• _What is required_
From the very first line of the records through the line that contains "glGetIntegerv(GL_MINOR_VERSION) depends on", repeat everything exactly except the pictures, and add nothing.

• _Data section_

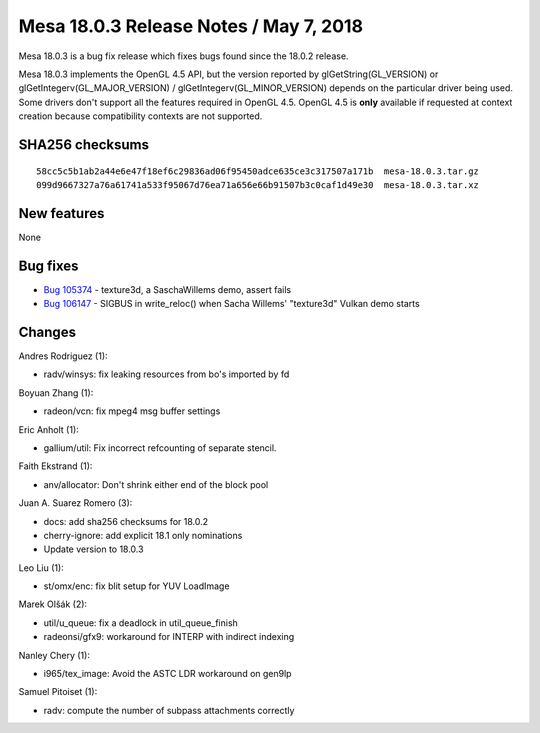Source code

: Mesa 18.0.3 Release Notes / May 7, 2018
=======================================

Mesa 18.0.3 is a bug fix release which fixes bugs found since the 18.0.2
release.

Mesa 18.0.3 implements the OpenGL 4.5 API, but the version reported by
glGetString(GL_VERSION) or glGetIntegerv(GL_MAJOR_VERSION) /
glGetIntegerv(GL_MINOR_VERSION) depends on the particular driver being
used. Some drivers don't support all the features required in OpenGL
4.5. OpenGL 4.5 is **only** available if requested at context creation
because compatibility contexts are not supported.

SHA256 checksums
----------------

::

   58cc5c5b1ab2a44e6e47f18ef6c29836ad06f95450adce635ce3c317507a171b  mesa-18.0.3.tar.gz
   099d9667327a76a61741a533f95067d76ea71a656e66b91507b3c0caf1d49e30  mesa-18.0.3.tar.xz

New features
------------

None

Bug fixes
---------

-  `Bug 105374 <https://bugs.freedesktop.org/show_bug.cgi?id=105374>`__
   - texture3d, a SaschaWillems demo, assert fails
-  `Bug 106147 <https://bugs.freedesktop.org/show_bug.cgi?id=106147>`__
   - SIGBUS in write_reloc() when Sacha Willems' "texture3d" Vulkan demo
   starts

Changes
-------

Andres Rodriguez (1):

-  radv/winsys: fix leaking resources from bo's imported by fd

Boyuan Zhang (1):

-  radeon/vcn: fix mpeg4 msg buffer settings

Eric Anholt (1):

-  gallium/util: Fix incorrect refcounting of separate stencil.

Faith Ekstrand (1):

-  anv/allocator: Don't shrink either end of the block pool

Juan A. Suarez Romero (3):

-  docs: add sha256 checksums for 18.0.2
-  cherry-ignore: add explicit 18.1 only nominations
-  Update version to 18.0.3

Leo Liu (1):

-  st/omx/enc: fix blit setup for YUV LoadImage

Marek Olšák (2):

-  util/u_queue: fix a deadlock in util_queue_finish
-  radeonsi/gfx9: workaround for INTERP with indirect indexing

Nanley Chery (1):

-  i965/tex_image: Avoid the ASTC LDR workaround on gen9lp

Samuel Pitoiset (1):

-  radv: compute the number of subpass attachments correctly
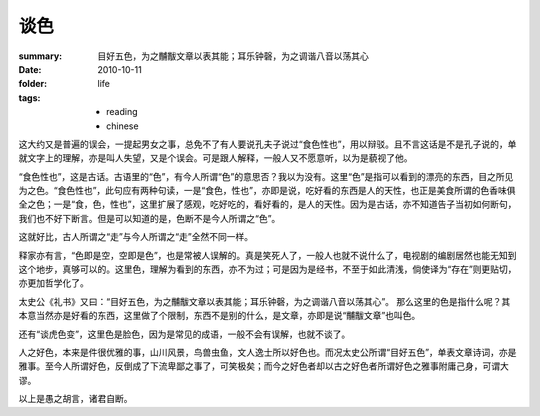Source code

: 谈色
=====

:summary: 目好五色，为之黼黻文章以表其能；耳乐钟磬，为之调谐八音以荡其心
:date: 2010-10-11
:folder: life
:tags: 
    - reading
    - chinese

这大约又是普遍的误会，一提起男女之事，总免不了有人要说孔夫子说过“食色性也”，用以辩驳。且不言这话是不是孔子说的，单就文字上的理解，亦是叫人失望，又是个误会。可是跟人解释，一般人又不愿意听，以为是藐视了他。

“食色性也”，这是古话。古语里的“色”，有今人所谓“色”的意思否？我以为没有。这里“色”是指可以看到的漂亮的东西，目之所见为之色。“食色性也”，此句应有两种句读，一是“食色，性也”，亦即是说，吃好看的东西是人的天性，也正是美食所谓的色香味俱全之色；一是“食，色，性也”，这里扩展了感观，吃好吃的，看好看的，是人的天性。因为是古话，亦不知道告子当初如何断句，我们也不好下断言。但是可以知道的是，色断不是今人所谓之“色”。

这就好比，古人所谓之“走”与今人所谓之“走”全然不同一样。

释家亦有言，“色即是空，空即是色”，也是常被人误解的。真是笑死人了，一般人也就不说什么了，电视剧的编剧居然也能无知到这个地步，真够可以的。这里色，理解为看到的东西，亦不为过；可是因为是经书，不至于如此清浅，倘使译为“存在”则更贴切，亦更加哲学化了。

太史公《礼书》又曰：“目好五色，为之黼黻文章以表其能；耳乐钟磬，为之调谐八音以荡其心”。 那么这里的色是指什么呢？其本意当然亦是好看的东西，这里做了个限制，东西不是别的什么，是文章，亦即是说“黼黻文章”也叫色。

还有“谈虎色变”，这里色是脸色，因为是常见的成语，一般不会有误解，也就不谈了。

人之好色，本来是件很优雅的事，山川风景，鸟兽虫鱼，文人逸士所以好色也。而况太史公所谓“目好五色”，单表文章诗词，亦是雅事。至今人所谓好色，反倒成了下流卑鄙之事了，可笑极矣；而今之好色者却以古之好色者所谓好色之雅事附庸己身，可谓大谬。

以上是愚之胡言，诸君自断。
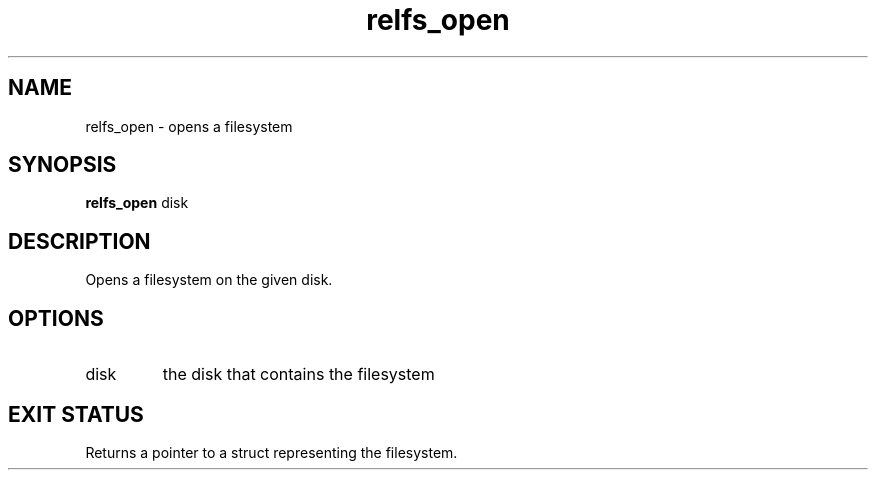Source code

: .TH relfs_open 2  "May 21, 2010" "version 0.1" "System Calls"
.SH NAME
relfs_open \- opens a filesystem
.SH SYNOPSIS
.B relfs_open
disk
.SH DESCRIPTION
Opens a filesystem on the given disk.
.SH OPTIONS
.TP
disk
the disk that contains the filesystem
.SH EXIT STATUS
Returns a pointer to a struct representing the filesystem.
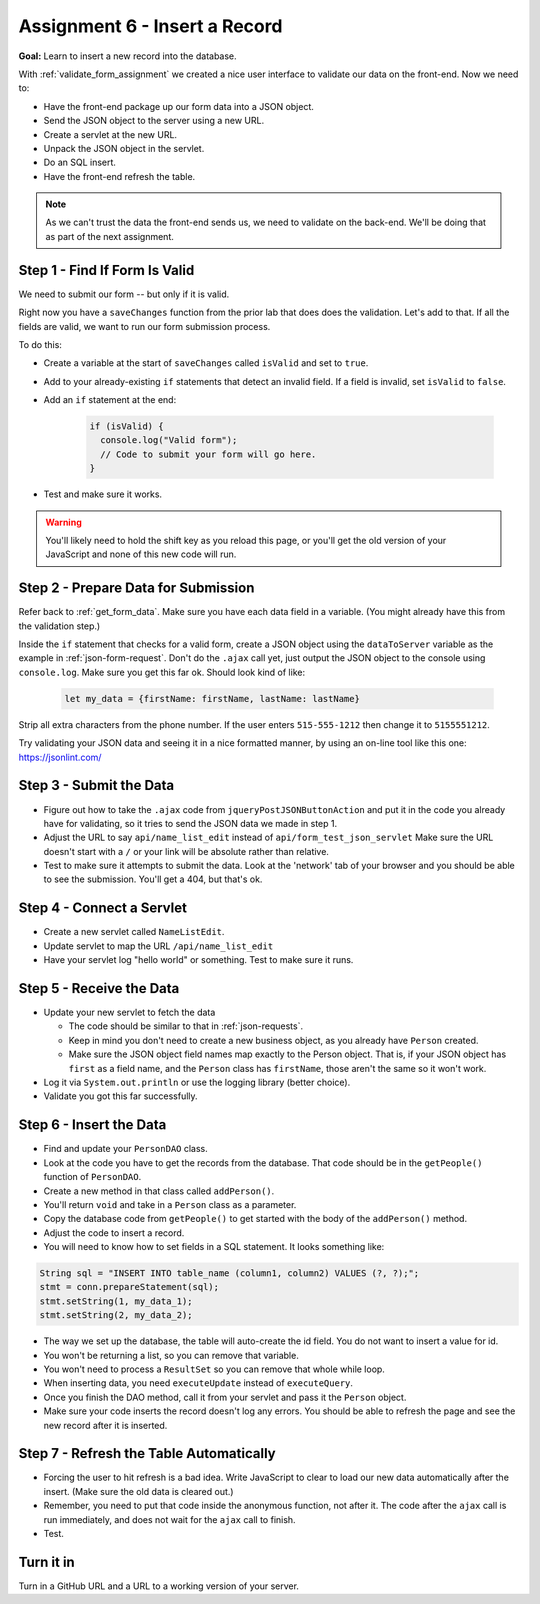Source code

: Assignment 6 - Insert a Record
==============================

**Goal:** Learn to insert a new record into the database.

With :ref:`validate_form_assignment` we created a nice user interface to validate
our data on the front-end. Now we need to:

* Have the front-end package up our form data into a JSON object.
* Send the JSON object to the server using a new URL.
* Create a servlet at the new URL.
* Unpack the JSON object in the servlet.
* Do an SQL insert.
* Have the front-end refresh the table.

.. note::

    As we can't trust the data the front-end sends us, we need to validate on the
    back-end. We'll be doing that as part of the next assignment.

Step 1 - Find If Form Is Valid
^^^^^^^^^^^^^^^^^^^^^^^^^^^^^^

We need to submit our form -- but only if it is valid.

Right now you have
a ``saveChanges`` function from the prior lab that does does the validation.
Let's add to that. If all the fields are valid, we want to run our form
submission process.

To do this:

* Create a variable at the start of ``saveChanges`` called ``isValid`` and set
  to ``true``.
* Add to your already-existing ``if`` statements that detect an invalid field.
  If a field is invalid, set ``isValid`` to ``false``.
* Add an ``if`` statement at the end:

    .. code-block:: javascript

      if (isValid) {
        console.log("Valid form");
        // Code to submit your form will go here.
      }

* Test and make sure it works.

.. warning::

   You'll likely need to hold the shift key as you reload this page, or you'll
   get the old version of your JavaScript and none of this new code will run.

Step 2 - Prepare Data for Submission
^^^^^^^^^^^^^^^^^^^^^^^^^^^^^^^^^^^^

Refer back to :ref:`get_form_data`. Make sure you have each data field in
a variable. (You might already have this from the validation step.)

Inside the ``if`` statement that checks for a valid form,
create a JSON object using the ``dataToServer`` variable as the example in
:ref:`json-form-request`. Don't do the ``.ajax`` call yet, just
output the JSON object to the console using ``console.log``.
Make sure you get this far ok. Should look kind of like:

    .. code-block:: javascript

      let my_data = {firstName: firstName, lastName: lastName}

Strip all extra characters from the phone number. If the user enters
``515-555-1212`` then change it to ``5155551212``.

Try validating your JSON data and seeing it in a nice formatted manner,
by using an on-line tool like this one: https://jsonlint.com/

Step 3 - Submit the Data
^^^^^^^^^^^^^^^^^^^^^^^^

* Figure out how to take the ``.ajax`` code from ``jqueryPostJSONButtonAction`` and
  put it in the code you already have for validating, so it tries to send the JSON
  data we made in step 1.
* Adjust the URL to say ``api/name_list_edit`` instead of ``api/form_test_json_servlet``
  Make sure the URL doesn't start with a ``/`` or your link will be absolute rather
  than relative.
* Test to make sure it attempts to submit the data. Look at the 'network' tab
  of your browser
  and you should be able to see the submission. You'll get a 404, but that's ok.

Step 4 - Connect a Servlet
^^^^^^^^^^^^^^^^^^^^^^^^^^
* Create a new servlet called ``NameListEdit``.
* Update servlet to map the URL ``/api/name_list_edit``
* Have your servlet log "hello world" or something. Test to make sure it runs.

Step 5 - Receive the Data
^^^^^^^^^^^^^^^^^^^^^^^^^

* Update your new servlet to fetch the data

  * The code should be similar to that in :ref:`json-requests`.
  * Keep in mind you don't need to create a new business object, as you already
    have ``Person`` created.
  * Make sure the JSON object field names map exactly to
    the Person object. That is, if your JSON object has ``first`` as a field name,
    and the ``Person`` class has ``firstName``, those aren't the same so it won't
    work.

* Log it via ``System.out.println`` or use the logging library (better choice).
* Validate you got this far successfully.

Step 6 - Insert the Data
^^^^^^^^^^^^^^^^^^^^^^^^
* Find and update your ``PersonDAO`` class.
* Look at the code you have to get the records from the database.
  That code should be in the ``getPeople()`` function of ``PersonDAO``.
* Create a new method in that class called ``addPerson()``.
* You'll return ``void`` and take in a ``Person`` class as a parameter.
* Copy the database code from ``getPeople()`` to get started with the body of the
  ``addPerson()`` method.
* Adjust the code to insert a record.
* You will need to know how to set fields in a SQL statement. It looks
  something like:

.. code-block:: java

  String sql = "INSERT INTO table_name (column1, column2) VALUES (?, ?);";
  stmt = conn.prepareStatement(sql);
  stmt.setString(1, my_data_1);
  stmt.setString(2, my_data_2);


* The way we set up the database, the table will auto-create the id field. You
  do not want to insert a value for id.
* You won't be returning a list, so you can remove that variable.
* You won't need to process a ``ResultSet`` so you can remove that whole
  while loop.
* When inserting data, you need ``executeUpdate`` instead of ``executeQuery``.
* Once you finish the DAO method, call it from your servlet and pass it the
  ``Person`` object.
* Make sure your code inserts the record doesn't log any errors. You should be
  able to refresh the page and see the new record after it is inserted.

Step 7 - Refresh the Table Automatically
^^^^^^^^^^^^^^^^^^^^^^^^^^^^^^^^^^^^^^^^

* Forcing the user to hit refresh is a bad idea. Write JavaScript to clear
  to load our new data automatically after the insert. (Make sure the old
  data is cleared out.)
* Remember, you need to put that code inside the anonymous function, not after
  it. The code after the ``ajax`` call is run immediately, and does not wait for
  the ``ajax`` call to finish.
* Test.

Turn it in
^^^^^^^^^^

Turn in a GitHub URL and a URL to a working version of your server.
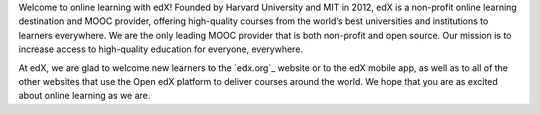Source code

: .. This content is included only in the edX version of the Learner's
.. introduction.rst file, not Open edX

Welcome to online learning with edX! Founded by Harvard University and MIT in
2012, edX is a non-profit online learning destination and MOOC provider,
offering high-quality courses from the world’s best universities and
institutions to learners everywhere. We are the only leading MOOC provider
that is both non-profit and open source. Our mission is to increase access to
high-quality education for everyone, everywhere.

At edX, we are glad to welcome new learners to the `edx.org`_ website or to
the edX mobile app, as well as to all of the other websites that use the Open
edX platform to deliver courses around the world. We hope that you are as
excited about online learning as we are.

• _Exercise result_
Source code

: Mesa 18.0.3 Release Notes / May 7, 2018
=======================================

Mesa 18.0.3 is a bug fix release which fixes bugs found since the 18.0.2
release.

Mesa 18.0.3 implements the OpenGL 4.5 API, but the version reported by
glGetString(GL_VERSION) or glGetIntegerv(GL_MAJOR_VERSION) /
glGetIntegerv(GL_MINOR_VERSION) depends on the particular driver being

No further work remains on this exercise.